Proof: It can be seen that we can write a = A + [r] B for some A ∈ G1 and B ∈ E(Fq).
Then
e([d] [c] a, b) = e([c] a, b)d = e([c] A + [r] [c] B, b)d
Using the Lemma this is
= e([c] A, b)d
= e([d] [c] A, b)
= e(A, b)
Using the Lemma again this is
= e(a, b)
Another possible optimization is to batch subgroup checks. The most natural way of doing this - taking
a combination of all elements to be tested with random coefficients, does not work well when the subgroup is of small co-factor (or even of co-factor with small factors :) ) inside a larger cyclic group.
We propose to do it differently, based on the following claim:
Claim:
Suppose H is a subgroup of G, and a1, .., at are elements of G; of which at least one element is not in H.
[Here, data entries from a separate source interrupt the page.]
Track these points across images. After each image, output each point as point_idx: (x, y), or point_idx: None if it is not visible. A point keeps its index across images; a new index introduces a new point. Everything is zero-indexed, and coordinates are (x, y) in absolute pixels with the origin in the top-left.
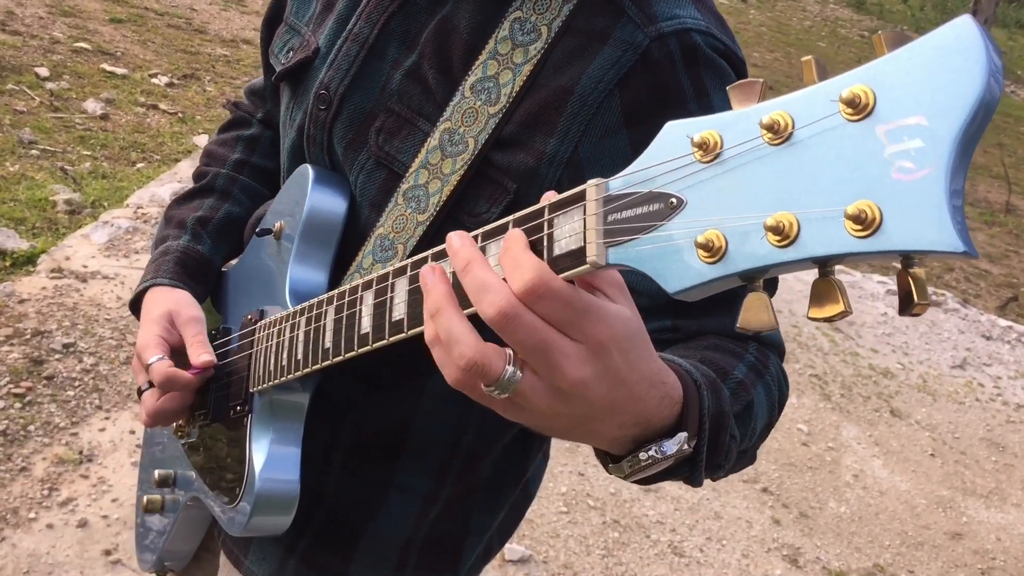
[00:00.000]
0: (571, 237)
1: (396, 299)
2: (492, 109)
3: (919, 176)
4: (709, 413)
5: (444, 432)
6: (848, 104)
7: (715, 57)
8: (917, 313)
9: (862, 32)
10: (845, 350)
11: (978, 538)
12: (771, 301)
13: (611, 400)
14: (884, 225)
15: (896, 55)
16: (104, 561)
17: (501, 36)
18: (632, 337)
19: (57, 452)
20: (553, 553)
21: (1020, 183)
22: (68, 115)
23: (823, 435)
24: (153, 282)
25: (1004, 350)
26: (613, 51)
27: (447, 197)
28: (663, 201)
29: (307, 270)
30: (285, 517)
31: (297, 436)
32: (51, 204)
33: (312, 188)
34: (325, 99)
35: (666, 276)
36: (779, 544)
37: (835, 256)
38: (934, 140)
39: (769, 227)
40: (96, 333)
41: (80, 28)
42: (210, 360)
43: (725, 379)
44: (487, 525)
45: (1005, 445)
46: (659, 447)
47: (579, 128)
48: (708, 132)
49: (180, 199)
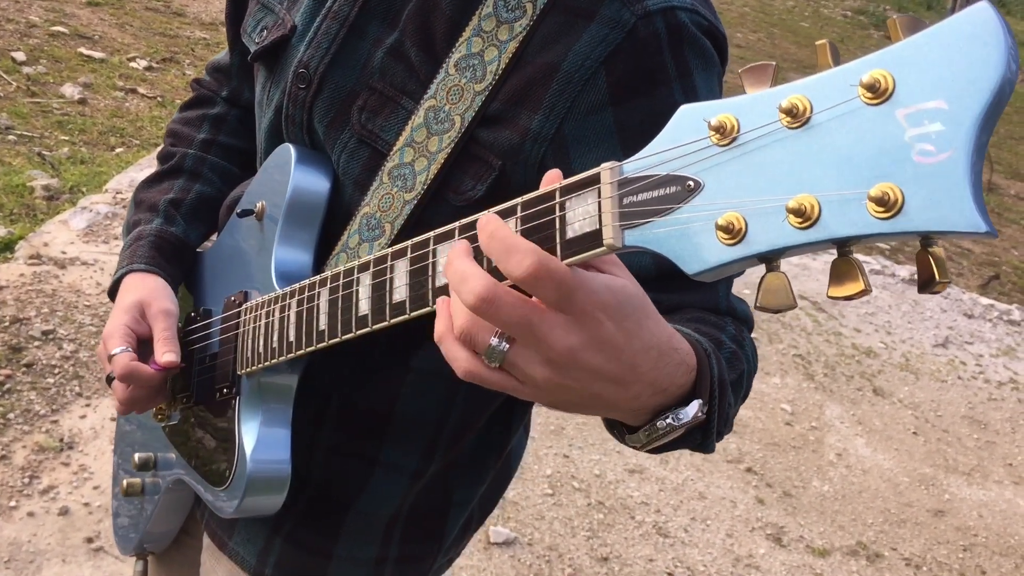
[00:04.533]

Then for at least 1/2 of the subsets T of {1, .., t}
sumi ∈ T ai is not in H.
Proof:
Assume w.l.g that a1 is not in H.
We can think of the subsets of {1, .., t} as a disjoint union of the pairs {T, T ∪ {1}}.
Where T goes over all subsets of {2, .., t}.
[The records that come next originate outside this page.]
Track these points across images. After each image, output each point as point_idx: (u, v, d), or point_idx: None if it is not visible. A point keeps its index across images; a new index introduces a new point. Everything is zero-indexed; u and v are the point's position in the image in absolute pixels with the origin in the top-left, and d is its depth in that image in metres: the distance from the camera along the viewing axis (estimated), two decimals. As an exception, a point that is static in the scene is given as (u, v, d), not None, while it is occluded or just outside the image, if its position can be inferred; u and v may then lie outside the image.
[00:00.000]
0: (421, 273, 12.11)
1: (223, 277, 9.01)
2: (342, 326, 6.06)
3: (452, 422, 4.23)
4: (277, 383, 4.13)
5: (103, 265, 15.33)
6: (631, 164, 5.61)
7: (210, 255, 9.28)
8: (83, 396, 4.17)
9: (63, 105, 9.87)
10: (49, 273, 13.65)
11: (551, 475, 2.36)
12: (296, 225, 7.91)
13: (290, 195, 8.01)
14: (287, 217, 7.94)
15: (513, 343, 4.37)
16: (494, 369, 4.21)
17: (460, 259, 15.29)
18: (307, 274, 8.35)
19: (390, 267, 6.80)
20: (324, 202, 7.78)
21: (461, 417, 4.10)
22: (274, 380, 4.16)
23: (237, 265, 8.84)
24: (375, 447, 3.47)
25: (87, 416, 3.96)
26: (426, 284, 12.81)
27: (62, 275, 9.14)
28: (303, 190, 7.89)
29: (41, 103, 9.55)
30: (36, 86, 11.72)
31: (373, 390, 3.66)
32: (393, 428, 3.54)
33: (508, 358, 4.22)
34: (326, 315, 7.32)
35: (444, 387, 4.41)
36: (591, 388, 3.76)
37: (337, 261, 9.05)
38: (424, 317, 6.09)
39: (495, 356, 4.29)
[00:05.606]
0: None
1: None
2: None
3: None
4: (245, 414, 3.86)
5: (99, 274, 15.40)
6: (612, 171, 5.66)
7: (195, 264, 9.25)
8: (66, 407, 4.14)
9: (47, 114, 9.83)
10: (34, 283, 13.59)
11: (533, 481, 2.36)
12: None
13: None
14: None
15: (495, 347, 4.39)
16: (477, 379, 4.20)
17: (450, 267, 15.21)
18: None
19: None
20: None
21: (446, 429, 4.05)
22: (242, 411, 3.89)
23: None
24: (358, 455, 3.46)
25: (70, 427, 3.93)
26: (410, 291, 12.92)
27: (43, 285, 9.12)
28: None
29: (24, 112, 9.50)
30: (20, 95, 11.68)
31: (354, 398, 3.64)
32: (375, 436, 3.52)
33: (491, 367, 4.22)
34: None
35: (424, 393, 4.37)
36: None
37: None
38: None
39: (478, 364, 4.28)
It is easy to see that for each such pair, at most one of the corresponding sums is in H.
The claim suggests the following test: If the desired error is 2-s. Choose s random subsets T
and for each one check if
sumi ∈ T ai is in H.
Reject if any of the s checks failed.
You could take random coefficients coprime to the cofactor, no? Are there so many divisors of these cofactors so that avoiding them all gets too slow?
@burdges so we considered that but turned out even with co-prime coefficients the cheating probability is as large as 1/(smallest factor in cofactor)
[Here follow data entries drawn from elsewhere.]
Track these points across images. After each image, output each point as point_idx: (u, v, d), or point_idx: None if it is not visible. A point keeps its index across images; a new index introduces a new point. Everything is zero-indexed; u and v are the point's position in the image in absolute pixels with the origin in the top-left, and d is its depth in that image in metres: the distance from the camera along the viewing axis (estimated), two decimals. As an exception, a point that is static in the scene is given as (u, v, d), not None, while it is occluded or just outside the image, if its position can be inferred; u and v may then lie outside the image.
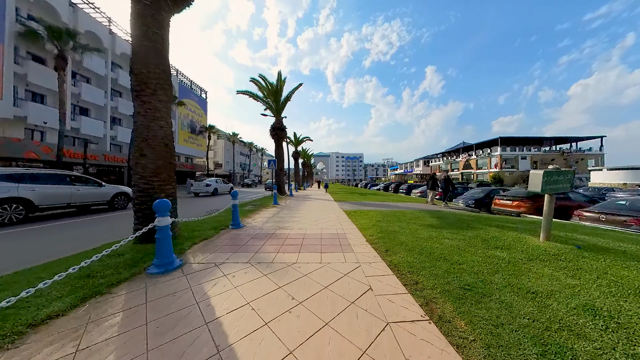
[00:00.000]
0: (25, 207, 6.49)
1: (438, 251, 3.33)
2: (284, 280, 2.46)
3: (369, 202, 11.09)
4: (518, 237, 4.19)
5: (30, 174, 6.87)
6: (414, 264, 2.84)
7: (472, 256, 3.13)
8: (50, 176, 7.37)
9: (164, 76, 3.79)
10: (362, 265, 2.88)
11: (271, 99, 16.26)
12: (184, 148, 36.46)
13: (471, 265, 2.79)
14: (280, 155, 16.21)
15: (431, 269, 2.67)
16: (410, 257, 3.07)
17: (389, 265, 2.88)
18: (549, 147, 37.20)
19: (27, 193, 6.53)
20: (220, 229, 4.92)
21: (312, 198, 13.87)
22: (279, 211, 7.98)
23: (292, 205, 9.91)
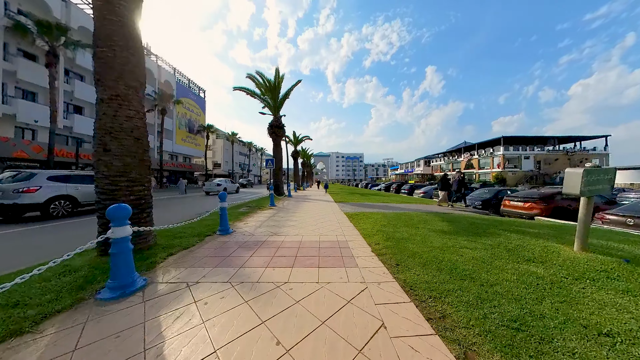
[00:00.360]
0: (72, 204, 7.64)
1: (460, 265, 2.76)
2: (269, 311, 1.89)
3: (370, 204, 10.52)
4: (546, 246, 3.62)
5: (74, 175, 8.02)
6: (434, 285, 2.27)
7: (502, 273, 2.57)
8: (90, 177, 8.26)
9: (133, 59, 3.22)
10: (370, 287, 2.31)
11: (269, 96, 15.70)
12: (181, 147, 35.93)
13: (506, 287, 2.22)
14: (278, 154, 15.65)
15: (458, 293, 2.10)
16: (427, 275, 2.51)
17: (402, 286, 2.31)
18: (553, 147, 36.61)
19: (73, 191, 7.68)
20: (206, 236, 4.36)
21: (311, 199, 13.31)
22: (275, 213, 7.41)
23: (289, 206, 9.34)
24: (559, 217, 7.90)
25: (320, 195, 16.18)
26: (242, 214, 7.08)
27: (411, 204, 10.96)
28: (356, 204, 10.21)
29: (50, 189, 7.16)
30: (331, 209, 8.60)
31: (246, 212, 7.62)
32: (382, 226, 5.08)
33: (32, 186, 6.84)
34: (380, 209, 8.47)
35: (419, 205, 10.43)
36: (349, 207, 9.21)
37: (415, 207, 9.57)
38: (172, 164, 33.00)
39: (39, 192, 6.91)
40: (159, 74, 30.89)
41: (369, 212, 7.42)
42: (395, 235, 4.23)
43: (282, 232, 4.75)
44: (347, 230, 4.90)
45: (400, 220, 5.81)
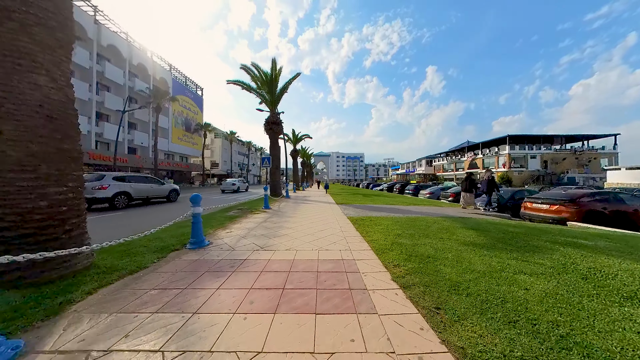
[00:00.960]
0: (127, 198, 9.58)
1: (536, 311, 1.76)
2: None
3: (376, 206, 9.51)
4: (633, 269, 2.61)
5: (129, 175, 10.31)
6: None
7: (618, 329, 1.56)
8: (138, 177, 10.91)
9: (48, 2, 2.21)
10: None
11: (265, 90, 14.69)
12: (178, 146, 34.96)
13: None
14: (275, 152, 14.64)
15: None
16: (499, 335, 1.50)
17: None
18: (560, 146, 35.53)
19: (129, 189, 9.66)
20: (172, 251, 3.36)
21: (310, 200, 12.31)
22: (268, 218, 6.41)
23: (285, 209, 8.34)
24: (593, 222, 6.89)
25: (320, 196, 15.17)
26: (229, 219, 6.08)
27: (420, 205, 9.95)
28: (360, 207, 9.21)
29: (115, 186, 9.18)
30: (332, 212, 7.60)
31: (235, 216, 6.62)
32: (396, 236, 4.07)
33: (104, 184, 8.88)
34: (389, 213, 7.46)
35: (430, 207, 9.41)
36: (352, 210, 8.20)
37: (426, 210, 8.56)
38: (167, 163, 32.01)
39: (108, 189, 8.91)
40: (154, 70, 29.93)
41: (377, 217, 6.41)
42: (418, 251, 3.23)
43: (270, 245, 3.74)
44: (353, 242, 3.89)
45: (416, 228, 4.80)
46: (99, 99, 22.62)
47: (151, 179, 11.54)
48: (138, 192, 10.08)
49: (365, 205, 9.59)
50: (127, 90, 25.60)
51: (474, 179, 9.33)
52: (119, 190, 9.18)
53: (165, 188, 11.98)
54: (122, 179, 9.59)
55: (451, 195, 13.50)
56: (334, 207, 8.86)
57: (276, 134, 14.71)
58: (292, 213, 7.34)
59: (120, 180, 9.48)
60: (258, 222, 5.77)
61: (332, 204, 10.29)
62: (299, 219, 6.21)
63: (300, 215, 6.94)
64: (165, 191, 11.95)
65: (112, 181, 9.14)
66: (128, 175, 10.24)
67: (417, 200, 13.08)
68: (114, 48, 24.09)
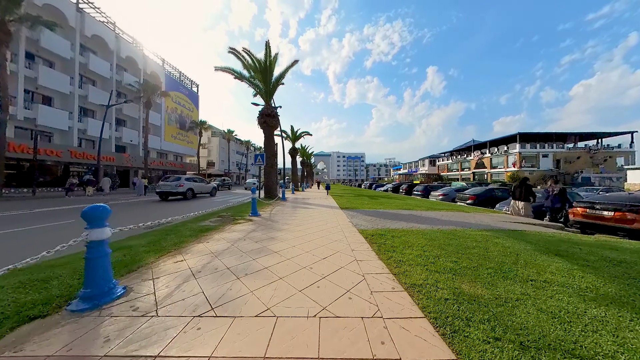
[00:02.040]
0: (192, 193, 14.26)
1: None
2: None
3: (389, 212, 7.84)
4: None
5: (193, 177, 15.25)
6: None
7: None
8: (197, 179, 15.57)
9: None
10: None
11: (259, 79, 13.05)
12: (171, 145, 33.34)
13: None
14: (270, 148, 13.00)
15: None
16: None
17: None
18: (573, 144, 33.79)
19: (194, 186, 14.54)
20: (52, 310, 1.70)
21: (309, 204, 10.64)
22: (250, 232, 4.76)
23: (277, 217, 6.67)
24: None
25: (321, 198, 13.50)
26: (197, 234, 4.43)
27: (440, 211, 8.28)
28: (370, 212, 7.54)
29: (187, 185, 13.70)
30: (337, 221, 5.93)
31: (208, 228, 4.97)
32: (451, 274, 2.41)
33: (181, 183, 13.44)
34: (410, 222, 5.80)
35: (455, 214, 7.73)
36: (362, 217, 6.53)
37: (453, 217, 6.88)
38: (159, 162, 30.39)
39: (184, 186, 13.45)
40: (145, 64, 28.30)
41: (399, 230, 4.75)
42: (516, 323, 1.56)
43: (233, 296, 2.06)
44: (380, 287, 2.21)
45: (468, 254, 3.13)
46: (82, 93, 21.00)
47: (203, 179, 16.62)
48: (198, 188, 14.96)
49: (376, 211, 7.92)
50: (114, 84, 23.99)
51: (530, 186, 7.55)
52: (189, 187, 13.78)
53: (210, 186, 16.69)
54: (191, 180, 14.47)
55: (470, 198, 11.81)
56: (338, 214, 7.19)
57: (271, 128, 13.05)
58: (285, 224, 5.66)
59: (189, 181, 14.18)
60: (233, 241, 4.11)
61: (335, 208, 8.63)
62: (292, 235, 4.55)
63: (294, 227, 5.27)
64: (210, 188, 16.55)
65: (185, 181, 13.68)
66: (193, 177, 15.29)
67: (433, 204, 11.40)
68: (100, 39, 22.46)
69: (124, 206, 10.30)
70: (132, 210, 9.07)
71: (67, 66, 19.93)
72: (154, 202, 12.50)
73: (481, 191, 11.85)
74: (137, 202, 12.42)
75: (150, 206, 10.56)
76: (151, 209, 9.68)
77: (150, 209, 9.69)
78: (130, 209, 9.58)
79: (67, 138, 20.01)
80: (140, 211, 8.99)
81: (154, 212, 8.65)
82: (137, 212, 8.67)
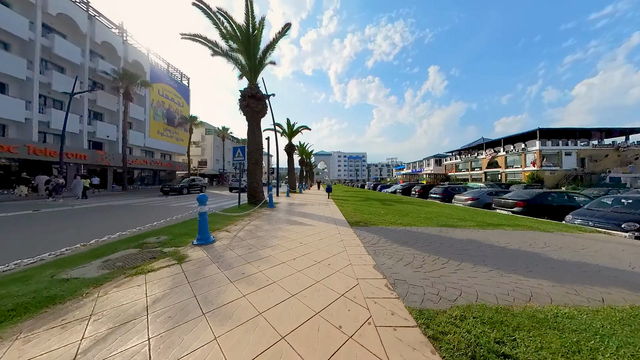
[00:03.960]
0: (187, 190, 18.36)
1: None
2: None
3: (427, 232, 4.93)
4: None
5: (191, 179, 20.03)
6: None
7: None
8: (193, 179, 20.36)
9: None
10: None
11: (240, 50, 10.15)
12: (158, 142, 30.49)
13: None
14: (255, 140, 10.10)
15: None
16: None
17: None
18: (599, 140, 30.75)
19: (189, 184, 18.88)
20: None
21: (304, 214, 7.75)
22: (156, 302, 1.82)
23: (241, 248, 3.76)
24: None
25: (320, 205, 10.59)
26: (71, 293, 1.49)
27: (503, 227, 5.37)
28: (399, 235, 4.63)
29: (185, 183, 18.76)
30: (350, 264, 3.02)
31: (113, 275, 2.07)
32: None
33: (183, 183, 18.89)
34: (489, 263, 2.89)
35: (537, 234, 4.80)
36: (395, 251, 3.62)
37: (540, 240, 3.96)
38: (144, 161, 27.55)
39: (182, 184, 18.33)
40: (125, 52, 25.43)
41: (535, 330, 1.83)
42: None
43: None
44: None
45: None
46: (44, 80, 18.14)
47: (198, 179, 20.66)
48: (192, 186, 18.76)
49: (407, 230, 5.01)
50: (86, 72, 21.14)
51: None
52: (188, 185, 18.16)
53: (201, 184, 20.53)
54: (193, 180, 19.45)
55: (518, 204, 8.90)
56: (348, 239, 4.28)
57: (256, 114, 10.15)
58: (245, 273, 2.74)
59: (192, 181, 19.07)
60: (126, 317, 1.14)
61: (342, 223, 5.72)
62: (249, 317, 1.63)
63: (261, 284, 2.38)
64: (200, 186, 20.11)
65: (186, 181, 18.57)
66: (192, 178, 19.89)
67: (471, 213, 8.49)
68: (68, 19, 19.64)
69: (16, 220, 7.23)
70: (20, 228, 6.08)
71: (24, 48, 17.09)
72: (84, 209, 9.54)
73: (532, 195, 8.93)
74: (56, 211, 9.37)
75: (62, 217, 7.42)
76: (56, 224, 6.43)
77: (53, 224, 6.42)
78: (22, 223, 6.58)
79: (25, 131, 17.17)
80: (34, 230, 5.93)
81: (48, 232, 5.73)
82: (21, 232, 5.62)
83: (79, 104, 20.82)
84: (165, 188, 16.71)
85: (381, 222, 5.93)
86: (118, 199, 13.56)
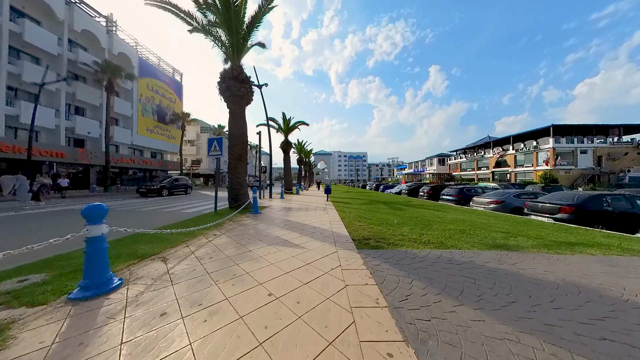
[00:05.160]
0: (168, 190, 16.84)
1: None
2: None
3: (478, 261, 3.15)
4: None
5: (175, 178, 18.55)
6: None
7: None
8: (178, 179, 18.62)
9: None
10: None
11: (220, 22, 8.37)
12: (147, 139, 28.75)
13: None
14: (237, 131, 8.33)
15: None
16: None
17: None
18: (617, 137, 28.89)
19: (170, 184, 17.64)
20: None
21: (294, 223, 5.97)
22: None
23: (179, 285, 1.96)
24: None
25: (316, 210, 8.80)
26: None
27: (593, 252, 3.59)
28: (436, 262, 2.83)
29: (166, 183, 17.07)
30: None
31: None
32: None
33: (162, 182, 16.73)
34: None
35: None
36: (453, 313, 1.83)
37: None
38: (131, 159, 25.79)
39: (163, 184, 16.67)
40: (110, 43, 23.69)
41: None
42: None
43: None
44: None
45: None
46: (14, 70, 16.39)
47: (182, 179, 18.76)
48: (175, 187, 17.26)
49: (455, 261, 3.24)
50: (64, 63, 19.41)
51: None
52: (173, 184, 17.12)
53: (186, 185, 18.64)
54: (176, 180, 17.85)
55: (563, 210, 7.11)
56: (356, 279, 2.50)
57: (239, 100, 8.37)
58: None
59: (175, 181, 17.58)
60: None
61: (343, 244, 3.93)
62: None
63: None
64: (185, 187, 18.30)
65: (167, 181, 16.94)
66: (175, 177, 18.62)
67: (517, 223, 6.72)
68: (42, 3, 17.90)
69: None
70: None
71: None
72: (20, 216, 7.84)
73: (582, 199, 7.13)
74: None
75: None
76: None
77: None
78: None
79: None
80: None
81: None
82: None
83: (56, 97, 19.09)
84: (141, 189, 14.91)
85: (399, 238, 4.14)
86: (84, 203, 11.82)
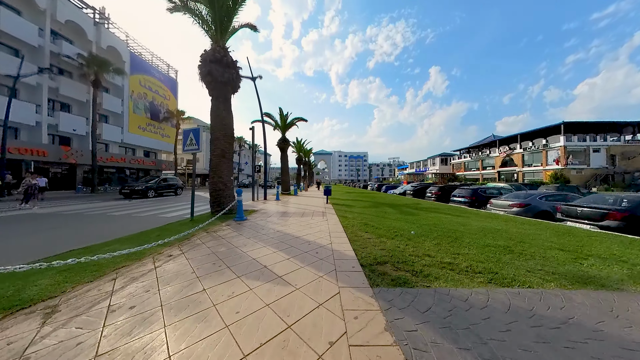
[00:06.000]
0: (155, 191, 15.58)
1: None
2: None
3: (562, 309, 1.90)
4: None
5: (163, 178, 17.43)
6: None
7: None
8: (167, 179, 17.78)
9: None
10: None
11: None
12: (139, 138, 27.52)
13: None
14: (221, 122, 7.09)
15: None
16: None
17: None
18: (632, 135, 27.59)
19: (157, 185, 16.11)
20: None
21: (283, 234, 4.74)
22: None
23: None
24: None
25: (313, 215, 7.56)
26: None
27: None
28: (499, 315, 1.60)
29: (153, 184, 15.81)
30: None
31: None
32: None
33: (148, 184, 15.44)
34: None
35: None
36: None
37: None
38: (122, 158, 24.61)
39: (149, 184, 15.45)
40: (98, 36, 22.49)
41: None
42: None
43: None
44: None
45: None
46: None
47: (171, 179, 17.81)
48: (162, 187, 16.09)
49: (523, 309, 2.00)
50: (47, 56, 18.22)
51: None
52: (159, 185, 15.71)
53: (176, 185, 17.56)
54: (165, 180, 16.57)
55: (612, 216, 5.89)
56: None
57: (222, 87, 7.14)
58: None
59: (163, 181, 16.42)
60: None
61: (347, 274, 2.68)
62: None
63: None
64: (175, 187, 17.31)
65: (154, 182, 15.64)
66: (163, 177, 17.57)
67: (563, 234, 5.51)
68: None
69: None
70: None
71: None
72: None
73: (636, 202, 5.88)
74: None
75: None
76: None
77: None
78: None
79: (-38, 122, 14.22)
80: None
81: None
82: None
83: (37, 92, 17.90)
84: (125, 190, 13.69)
85: (427, 263, 2.91)
86: (63, 204, 10.61)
In general, whether a pairing algorithm needs its inputs to be in the subgroup will depend on the implementation of the Miller loop. It's entirely possible that the formulae for "doubling with line evaluation" and "addition with line evaluation" may only operate correctly in the subgroup.
There is lower-hanging fruit than this when it comes to optimizing validation; for example, we should first implement batch verification of proofs and signatures as described in Appendix B of the spec.
This isn't a candidate for Blossom because there is no change we can make to the definition of what is a valid proof that has been sufficiently well analysed and that helps to optimize the subgroup check. (If there are optimizations that can be done without changing the definition of a valid proof, they could be done at any time, not just at an upgrade.) This might have changed by NU3, though.
@ebfull has very recently published the paper Faster Subgroup Checks for BLS12-381.
For discussion of using the technique in that paper for recursive validation in R1CS, see #3425 (comment) . Here I'll focus on how to compute the scalar multiplication by (z2 - 1)/3 used in the G1 subgroup check.
We need to find an efficient addition-subtraction chain for (z2 - 1)/3, which in binary representation is 111001011011001000110000000000010101010101010111100001010101100000000000000000000000000000000001010101010101010101010101010101. The attached Python program expresses and checks an addition chain (it doesn't use subtraction) for this scalar, which uses 125 doubles and 18 adds. The only mildly tricky part is to compute [1010101] P in order to handle the runs of alternating 1s and 0s efficiently.
I don't claim that this is an optimal chain, but it must be within a few operations of optimal. I considered using the decomposition (|z| - 1).((|z| + 1)/3 but it gave no improvement.
(Sorry if it isn't self-explanatory what chain this represents. I'll clean it up if I have time.)
Orchard will use prime-order curves so will not have this issue. Leaving it open in case we still want to optimize subgroup testing for BLS12-381. In any case this comment still applies:
There is lower-hanging fruit than this when it comes to optimizing validation; for example, we should first implement batch verification of proofs and signatures as described in Appendix B of the spec.